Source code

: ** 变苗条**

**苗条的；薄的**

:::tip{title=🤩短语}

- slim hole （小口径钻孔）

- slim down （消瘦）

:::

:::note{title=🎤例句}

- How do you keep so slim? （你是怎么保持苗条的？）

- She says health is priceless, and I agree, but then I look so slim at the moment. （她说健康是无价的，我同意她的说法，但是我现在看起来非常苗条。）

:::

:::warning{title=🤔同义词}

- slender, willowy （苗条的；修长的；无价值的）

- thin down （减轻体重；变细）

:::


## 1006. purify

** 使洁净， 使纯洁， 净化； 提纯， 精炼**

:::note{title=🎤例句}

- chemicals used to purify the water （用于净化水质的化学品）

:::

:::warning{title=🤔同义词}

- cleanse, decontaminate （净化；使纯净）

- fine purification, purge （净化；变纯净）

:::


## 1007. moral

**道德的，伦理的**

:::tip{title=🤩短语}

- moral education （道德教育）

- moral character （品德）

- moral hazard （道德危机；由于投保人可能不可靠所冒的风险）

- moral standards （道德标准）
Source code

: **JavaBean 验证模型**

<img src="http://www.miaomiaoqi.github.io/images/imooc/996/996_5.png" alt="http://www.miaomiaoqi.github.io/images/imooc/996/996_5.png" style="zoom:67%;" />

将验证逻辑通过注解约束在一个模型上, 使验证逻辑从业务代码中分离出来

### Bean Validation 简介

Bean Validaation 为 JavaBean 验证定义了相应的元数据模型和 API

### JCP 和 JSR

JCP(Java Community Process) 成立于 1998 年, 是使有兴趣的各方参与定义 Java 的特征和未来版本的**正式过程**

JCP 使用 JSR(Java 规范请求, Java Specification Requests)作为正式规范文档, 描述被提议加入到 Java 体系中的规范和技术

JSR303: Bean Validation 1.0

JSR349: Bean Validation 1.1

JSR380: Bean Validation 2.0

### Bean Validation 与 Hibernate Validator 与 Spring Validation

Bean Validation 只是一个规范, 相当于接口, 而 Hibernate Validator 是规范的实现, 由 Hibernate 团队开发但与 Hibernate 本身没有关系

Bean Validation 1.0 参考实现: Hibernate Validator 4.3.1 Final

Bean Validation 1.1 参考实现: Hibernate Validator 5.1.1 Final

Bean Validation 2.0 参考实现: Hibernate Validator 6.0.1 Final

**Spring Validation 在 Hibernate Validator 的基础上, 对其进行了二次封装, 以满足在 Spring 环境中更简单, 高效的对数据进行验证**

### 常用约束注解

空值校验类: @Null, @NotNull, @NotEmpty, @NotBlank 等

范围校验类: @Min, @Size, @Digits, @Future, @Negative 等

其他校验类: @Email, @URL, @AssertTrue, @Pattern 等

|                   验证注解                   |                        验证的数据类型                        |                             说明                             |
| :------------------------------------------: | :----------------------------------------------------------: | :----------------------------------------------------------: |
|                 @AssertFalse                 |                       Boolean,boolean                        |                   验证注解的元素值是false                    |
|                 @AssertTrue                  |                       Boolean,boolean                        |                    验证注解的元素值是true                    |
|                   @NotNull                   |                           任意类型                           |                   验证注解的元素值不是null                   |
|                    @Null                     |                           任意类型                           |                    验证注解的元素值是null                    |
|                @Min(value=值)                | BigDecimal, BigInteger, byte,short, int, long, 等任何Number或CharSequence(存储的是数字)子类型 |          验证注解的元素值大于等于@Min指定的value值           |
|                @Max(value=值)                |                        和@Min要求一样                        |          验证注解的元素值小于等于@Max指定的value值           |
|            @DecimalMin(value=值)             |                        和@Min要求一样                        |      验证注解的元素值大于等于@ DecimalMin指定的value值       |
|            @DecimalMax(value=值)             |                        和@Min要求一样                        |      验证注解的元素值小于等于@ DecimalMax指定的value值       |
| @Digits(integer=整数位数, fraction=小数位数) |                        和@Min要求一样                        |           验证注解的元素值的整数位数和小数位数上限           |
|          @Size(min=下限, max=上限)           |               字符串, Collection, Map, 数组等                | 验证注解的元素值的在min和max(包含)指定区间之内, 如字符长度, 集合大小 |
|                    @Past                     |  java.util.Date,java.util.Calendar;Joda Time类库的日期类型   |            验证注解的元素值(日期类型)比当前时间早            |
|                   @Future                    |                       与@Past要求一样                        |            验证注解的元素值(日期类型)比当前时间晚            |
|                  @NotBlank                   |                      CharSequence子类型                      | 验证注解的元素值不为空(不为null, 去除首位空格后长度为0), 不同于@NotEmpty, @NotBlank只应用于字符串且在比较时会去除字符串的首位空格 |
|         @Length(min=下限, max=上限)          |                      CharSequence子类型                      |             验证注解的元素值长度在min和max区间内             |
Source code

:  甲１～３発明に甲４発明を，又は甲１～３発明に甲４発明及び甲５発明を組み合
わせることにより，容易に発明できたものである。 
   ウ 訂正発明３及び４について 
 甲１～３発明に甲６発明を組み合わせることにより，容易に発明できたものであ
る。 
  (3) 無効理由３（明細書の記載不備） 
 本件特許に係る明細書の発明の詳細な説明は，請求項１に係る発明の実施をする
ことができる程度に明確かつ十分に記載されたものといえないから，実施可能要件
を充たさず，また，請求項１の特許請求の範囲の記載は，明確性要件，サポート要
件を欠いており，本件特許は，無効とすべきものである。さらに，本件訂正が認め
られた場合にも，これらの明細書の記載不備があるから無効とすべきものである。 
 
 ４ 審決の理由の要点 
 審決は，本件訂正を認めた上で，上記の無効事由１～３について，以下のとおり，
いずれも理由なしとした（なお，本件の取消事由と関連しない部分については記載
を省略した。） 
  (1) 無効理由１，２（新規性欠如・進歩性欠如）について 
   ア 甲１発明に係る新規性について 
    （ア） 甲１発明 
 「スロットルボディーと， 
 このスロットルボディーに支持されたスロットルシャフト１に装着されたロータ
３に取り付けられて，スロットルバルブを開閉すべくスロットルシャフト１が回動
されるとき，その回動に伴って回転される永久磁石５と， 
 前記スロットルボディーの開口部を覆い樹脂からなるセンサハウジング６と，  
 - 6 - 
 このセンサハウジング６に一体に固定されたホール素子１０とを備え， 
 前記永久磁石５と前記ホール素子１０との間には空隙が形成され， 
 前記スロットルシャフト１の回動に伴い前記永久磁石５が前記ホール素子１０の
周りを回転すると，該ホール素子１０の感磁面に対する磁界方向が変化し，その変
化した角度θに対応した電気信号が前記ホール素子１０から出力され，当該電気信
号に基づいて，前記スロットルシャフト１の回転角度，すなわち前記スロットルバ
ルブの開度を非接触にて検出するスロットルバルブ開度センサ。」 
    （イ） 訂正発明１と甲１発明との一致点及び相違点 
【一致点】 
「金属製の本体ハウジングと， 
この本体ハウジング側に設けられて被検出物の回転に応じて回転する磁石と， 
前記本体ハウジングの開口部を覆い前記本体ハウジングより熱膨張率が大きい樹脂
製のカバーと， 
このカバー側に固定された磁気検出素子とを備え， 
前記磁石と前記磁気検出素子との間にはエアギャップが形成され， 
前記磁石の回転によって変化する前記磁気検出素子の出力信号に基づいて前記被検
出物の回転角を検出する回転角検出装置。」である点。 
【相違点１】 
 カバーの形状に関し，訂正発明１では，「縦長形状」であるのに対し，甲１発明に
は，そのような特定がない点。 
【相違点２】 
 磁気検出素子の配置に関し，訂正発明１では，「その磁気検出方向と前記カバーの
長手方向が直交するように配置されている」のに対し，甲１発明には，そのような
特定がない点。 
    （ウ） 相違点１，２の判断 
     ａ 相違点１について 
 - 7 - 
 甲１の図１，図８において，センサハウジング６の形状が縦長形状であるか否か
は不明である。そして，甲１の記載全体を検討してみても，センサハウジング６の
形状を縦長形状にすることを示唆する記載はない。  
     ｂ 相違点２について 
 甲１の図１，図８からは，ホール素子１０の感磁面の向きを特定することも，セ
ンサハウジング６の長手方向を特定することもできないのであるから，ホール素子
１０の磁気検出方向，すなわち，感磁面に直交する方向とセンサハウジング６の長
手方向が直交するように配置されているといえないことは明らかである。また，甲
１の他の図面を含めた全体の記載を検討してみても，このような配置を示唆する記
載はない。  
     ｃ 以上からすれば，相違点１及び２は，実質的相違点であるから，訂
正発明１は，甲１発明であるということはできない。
—————
TASK ITEM:
Copy out each line of the listing where the string "purify" appears.

WORKED SOLUTION:
## 1006. purify
- chemicals used to purify the water （用于净化水质的化学品）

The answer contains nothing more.